Objects can "live" in registers whenever the compiler feels like it, with one major exception: At cross-module call boundaries, both sides must agree on where the function parameter object is expected to live!  In practice, this means that the location of the parameter must be determined only by the properties of its type, and not by more local properties (such as the escape analysis that permitted GCC to place the local variable u in a register).

"Both sides must agree" is just another way of saying "there must be a standard calling convention."

The standard calling convention for Linux is defined by the Itanium C++ ABI. The Itanium C++ ABI defines where parameters are passed based on the properties of their types (a wise, but not inevitable, strategy). In particular, Itanium looks at the trivial copyability of the parameter type to decide where it's passed. (And, in more recent/future revisions, the Itanium C++ ABI will also look at whether the type has __attribute__((trivial_abi)), to decide where it's passed.)

Nicol, what in your view is the relationship between Niall's attribute proposal and __attribute__((trivial_abi))?  Would you describe Niall's proposal as just an ISO-adoption of the Itanium-status-quo, or do you see other important components as well in Niall's current proposal?

Now, I haven't read the entire thread from the link you provided, but it seems to be that [[trivial_abi]] has the substitutability of one type for another as a main feature. That if you have a function that returns a `T*`, you could turn it into an `observer_ptr<T>` without the ABI of the function being considered different. That seems a primary goal of the feature.

No, that's incorrect.

And yet, that is literally what the first and second posts in that thread are about: changing an API function that used a pointer to use a smart pointer without breaking ABI compatibility.

Can you link directly to something that lays out what the behavior of types with this attribute will be?

This is not abstract — this is literally implemented in Clang. You can go play with it on Godbolt and see what's true and what's false.

Playing with it in a compiler says only what the compiler does, not the specification behind it. Say what you will about [[move_relocatable]], but there's an actual proposal behind it, where we can discuss what the spec wording would look like and how it interacts with the object model.

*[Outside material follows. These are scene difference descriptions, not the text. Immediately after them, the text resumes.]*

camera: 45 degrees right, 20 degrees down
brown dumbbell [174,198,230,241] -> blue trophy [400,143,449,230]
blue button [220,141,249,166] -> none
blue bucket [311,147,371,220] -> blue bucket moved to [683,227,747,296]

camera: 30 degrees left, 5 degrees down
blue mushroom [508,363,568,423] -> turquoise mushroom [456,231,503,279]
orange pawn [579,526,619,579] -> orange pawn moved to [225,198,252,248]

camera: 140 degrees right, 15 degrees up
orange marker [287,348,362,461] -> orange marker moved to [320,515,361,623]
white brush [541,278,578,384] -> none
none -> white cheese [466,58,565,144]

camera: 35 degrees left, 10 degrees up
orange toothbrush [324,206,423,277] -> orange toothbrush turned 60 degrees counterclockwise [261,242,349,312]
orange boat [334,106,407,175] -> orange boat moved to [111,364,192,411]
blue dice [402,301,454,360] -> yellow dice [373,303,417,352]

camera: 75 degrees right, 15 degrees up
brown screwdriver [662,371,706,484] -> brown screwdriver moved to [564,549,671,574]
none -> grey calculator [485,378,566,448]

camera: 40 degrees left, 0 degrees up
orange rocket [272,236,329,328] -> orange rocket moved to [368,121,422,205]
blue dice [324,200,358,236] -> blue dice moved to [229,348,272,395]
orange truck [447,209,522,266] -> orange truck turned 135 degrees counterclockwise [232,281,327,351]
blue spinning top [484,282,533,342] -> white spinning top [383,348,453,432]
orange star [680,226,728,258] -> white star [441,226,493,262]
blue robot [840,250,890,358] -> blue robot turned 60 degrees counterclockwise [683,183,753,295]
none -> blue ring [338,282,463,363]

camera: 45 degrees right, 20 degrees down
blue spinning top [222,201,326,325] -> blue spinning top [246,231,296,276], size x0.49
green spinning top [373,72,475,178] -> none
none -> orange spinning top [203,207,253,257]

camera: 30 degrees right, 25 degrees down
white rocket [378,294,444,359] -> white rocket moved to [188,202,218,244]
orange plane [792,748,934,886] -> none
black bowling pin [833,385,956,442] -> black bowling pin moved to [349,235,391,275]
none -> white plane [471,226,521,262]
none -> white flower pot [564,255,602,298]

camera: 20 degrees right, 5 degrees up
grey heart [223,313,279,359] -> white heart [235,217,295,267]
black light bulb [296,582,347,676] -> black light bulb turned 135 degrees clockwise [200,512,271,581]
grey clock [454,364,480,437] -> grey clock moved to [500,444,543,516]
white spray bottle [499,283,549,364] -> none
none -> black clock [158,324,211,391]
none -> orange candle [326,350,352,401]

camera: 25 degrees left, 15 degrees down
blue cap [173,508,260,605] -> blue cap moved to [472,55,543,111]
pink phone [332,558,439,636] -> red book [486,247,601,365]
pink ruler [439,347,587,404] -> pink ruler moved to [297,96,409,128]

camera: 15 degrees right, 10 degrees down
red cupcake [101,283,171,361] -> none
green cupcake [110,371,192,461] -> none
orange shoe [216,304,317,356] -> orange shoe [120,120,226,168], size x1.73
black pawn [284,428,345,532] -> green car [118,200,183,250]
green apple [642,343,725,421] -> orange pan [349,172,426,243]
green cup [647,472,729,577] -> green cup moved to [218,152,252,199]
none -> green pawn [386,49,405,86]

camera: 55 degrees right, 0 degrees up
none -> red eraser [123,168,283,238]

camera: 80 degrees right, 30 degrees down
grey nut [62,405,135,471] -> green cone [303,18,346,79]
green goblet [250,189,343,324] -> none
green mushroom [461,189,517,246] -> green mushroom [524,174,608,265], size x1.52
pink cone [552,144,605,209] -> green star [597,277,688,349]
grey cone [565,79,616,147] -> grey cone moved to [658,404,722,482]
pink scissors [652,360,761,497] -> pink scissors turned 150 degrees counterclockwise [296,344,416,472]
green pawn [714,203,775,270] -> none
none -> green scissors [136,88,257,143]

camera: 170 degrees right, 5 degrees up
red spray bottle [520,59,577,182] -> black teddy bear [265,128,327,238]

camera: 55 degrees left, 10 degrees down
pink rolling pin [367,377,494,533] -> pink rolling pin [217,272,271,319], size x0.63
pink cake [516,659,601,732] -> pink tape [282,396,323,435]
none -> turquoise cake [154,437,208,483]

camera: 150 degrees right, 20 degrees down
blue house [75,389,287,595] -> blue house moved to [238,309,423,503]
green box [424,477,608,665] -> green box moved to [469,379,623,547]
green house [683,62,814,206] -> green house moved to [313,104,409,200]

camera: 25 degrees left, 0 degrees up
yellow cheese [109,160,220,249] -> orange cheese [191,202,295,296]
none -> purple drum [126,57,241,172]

[[trivial_abi]] may be implemented, but I have difficulty divining from that thread or from the compiler what it actually means for the abstract machine and object model. Without that knowledge, it's hard to compare the two. Can you point to at least a semi-formal sketch of what [[trivial_abi]] means?

[Thiago Macieira]

On Tuesday, 17 April 2018 14:01:43 PDT Arthur O'Dwyer wrote:
> It is physically possible for a type to be "trivially relocatable" (that

> is, move+destroy be equivalent to memcpy+drop) *without* having the

> property "destroying a default-constructed object is a no-op." I admit I'm

> not sure how *likely* that is in idiomatic C++ code.

Reference-counted types that share a global, default instance.

--
Thiago Macieira - thiago (AT) macieira.info - thiago (AT) kde.org
Software Architect - Intel Open Source Technology Center

[Nicol Bolas]

On Wednesday, April 18, 2018 at 5:24:11 AM UTC-4, Ville Voutilainen wrote:

On 18 April 2018 at 11:31, Niall Douglas <nialldo...@gmail.com> wrote:
> Nobody is saying it is anything but a stopgap measure. In particular, not a
> single person at the conferences could remember exactly what the problem
> with destructive moves was or is, only that "it's bad" for some reason. And
> we've got very senior folk who I talked to about this unable to remember the
> precise details of why it's a bad thing, Roger Orr, Alasdair Meridith,
> Richard Smith and so on.

I, however, have no trouble remembering what that problem is. The problem is
that the previous proposals suggested that it would be possible to end
the lifetime
of an object with a non-trivial destructor without calling that destructor.

If that's the problem, then all of these proposals, Niall's and Arthur's, have the same problem. Since that "problem" is literally the reason why all of them exist ;)

That breaks allocators that track lifetimes,

When you say "allocators", what exactly do you mean here? Do you mean `allocator::destruct`, or do you mean the destructor tracking lifetimes?

If you're talking about the `allocator` case, where a user-provided Allocator uses its `destruct` function to know when a lifetime has ended, then that's not a problem in these cases. In both Niall's and Arthur's proposals, library-based relocation is only valid if the allocator does not provide `construct` or `destruct`. Well, Arthur's proposal is a bit more complex, but the general gist of it is that your Allocator has to agree to allow it. So if your Allocator tracks lifetimes, you simply don't agree to the optimization ;)

If you're talking about code in the destructor tracking lifetimes, that may not be a problem. In both proposals, library-based relocation is opt-in. You declare that your type has this property. So if your destructors track lifetimes, then you don't declare this property and nobody can force it upon you. Granted, if you don't know if your subobjects' destructors track lifetimes, then it may indeed be a problem. But that is ultimately the responsibility of the person putting the larger type together.

and that breaks all sorts
of assumptions by
programmers and their programs; the usual suggested solution is an
additional opt-in trait,
but then it becomes a question what the supposedly strong motivation
for a destructive move is.
And at that point the proposal authors have backed away, saying "I'm
no longer sure I have
such a strong motivation".

Despite your proposal solving the issue with skipping a destructor and
that it doesn't require
magical trait opt-in, the motivation question still stands.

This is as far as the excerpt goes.